Patterns of immunoglobulin E responses to specific allergen components were associated with increases in distinct clinical symptoms such as asthma and hay fever, according to study results.

“We demonstrated that different patterns of IgE responses to multiple allergen components can be uncovered using latent variable modeling and that each pattern bears different associations with clinical outcomes,” Angela Simpson, MD, PhD, at the University of Manchester in the United Kingdom, and colleagues wrote.

Simpson and colleagues collected data from 461 children aged 11 years from the Manchester Asthma and Allergy Study, a population-based birth cohort, to assess patterns of response to broad ranges of allergen components and to investigate associations with asthma, eczema and hay fever. The researchers performed spirometry and measured exhaled nitric oxide levels and assessed airway hyperreactivity in a five-step methacholine challenge test. The researchers also measured levels of serum IgE to 112 allergic molecules from 51 sources using ImmunoCAP (Immuno Solid-phase Allergen Chip [ISAC]; Thermo Fisher Scientific).

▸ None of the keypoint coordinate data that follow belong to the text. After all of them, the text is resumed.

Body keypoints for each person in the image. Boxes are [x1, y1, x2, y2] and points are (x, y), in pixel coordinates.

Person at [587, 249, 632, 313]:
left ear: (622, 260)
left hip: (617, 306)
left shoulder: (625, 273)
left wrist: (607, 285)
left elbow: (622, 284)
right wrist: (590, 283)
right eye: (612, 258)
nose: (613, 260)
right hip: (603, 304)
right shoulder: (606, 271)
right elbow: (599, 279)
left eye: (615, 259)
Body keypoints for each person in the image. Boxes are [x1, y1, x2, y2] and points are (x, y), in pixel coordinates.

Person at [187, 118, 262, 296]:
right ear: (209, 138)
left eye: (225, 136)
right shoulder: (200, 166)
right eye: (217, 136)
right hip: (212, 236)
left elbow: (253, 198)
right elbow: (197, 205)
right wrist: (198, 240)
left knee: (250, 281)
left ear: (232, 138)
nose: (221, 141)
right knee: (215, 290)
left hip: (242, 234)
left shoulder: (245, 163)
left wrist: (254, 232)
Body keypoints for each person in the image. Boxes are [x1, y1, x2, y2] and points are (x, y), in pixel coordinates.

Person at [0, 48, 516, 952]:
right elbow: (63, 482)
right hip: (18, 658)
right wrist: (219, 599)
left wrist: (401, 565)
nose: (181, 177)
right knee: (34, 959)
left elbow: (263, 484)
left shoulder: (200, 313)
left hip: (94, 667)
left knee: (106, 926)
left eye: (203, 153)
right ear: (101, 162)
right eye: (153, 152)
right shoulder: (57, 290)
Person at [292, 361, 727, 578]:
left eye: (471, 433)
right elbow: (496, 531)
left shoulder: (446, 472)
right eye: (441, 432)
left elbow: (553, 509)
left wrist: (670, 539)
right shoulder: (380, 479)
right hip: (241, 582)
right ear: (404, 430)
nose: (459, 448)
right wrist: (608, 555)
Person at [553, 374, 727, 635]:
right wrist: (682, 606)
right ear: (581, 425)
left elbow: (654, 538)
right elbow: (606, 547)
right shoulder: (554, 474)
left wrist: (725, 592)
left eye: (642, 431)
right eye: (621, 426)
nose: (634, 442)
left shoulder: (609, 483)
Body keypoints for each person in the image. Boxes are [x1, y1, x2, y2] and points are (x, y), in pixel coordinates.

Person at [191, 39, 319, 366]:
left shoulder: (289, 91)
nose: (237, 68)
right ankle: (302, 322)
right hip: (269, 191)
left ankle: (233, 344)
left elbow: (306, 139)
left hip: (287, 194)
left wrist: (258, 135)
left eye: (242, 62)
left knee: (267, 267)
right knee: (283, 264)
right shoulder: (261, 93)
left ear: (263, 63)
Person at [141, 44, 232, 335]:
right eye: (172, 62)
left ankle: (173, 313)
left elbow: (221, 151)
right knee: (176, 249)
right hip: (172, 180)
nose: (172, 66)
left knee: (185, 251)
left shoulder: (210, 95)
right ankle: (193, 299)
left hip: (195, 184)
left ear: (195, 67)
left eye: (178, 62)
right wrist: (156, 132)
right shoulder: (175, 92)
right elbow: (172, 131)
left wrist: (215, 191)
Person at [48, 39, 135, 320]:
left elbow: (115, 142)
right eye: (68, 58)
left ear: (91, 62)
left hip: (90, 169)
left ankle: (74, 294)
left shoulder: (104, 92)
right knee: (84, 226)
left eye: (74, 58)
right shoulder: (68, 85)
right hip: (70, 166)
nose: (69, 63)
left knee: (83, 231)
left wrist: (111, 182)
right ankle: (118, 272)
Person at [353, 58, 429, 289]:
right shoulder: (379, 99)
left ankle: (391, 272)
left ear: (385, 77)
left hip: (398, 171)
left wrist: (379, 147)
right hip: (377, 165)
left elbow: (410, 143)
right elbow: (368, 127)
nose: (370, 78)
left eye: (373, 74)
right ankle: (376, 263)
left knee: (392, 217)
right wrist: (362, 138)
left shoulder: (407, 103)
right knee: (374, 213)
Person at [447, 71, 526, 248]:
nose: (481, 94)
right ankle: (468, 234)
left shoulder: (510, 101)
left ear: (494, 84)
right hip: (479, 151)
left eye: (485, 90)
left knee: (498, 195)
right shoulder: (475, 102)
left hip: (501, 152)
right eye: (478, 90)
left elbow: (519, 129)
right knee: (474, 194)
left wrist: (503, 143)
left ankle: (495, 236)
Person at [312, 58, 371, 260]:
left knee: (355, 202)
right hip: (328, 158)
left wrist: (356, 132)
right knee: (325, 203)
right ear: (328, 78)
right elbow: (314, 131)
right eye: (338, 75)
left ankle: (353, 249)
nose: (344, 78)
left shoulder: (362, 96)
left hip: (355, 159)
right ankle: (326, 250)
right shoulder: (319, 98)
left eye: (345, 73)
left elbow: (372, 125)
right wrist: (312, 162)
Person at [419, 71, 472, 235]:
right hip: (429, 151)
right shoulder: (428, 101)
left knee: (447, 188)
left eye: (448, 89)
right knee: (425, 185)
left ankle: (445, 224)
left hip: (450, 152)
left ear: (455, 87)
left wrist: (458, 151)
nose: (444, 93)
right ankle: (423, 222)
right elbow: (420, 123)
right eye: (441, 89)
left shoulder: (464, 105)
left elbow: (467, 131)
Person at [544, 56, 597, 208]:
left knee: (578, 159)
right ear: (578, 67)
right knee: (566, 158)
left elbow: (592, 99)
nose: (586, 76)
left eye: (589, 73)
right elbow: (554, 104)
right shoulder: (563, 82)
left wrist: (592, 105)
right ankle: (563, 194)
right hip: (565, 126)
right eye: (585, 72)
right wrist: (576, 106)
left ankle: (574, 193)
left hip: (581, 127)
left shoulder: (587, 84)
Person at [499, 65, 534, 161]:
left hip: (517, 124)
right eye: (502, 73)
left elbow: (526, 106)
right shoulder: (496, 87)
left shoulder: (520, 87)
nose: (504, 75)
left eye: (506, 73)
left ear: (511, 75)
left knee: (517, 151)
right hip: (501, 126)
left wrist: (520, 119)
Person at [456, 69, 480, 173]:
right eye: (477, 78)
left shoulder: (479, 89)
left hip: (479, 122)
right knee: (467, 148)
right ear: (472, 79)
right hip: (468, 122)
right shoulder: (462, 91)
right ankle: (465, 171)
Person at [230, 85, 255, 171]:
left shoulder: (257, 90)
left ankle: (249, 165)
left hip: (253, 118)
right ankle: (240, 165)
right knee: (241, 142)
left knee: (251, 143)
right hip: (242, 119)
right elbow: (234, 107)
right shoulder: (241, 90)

Positive serum IgE was detected in 47.9% of the cohort to at least one of the 112 allergen components; 12.5% of the cohort had asthma. Allergen components were sorted into three component groups by protein families. The first group (CG1) included 27 components of plant origin belonging to eight different protein families. The second (CG2) comprised seven components primarily of mite allergens from three protein families. The final group (CG3) included 27 components of plant, animal and fungal origin from 12 protein families.

Children sensitized to CG3 were more likely to have asthma (OR = 8.2; 95% CI, 3.49-19.24) as were those sensitized to CG2 (OR = 3.6; 95% CI, 2.05-6.29). The first component group was the likeliest to be sensitized to hay fever (OR = 12.79; 95% CI, 6.84-23.9), followed by children sensitized by CG2 (OR = 2.52; 95% CI, 1.38-4.61).

The researchers said their study was limited because “there are a number of potentially important allergens that are not included on the ISAC chip, such as those from fungi.”

Disclosure: Simpson reports receiving research funding from JP Moulton Charitable Foundation, the Medical Research Council, National Institute for Health Research, and Thermo Fisher Scientific. Simpson also reports travel support from GlaxoSmithKline and speaker fees from Chiesi, GlaxoSmithKline and Thermo Fisher Scientific. Please see the full study for a list of all other authors’ relevant financial disclosures.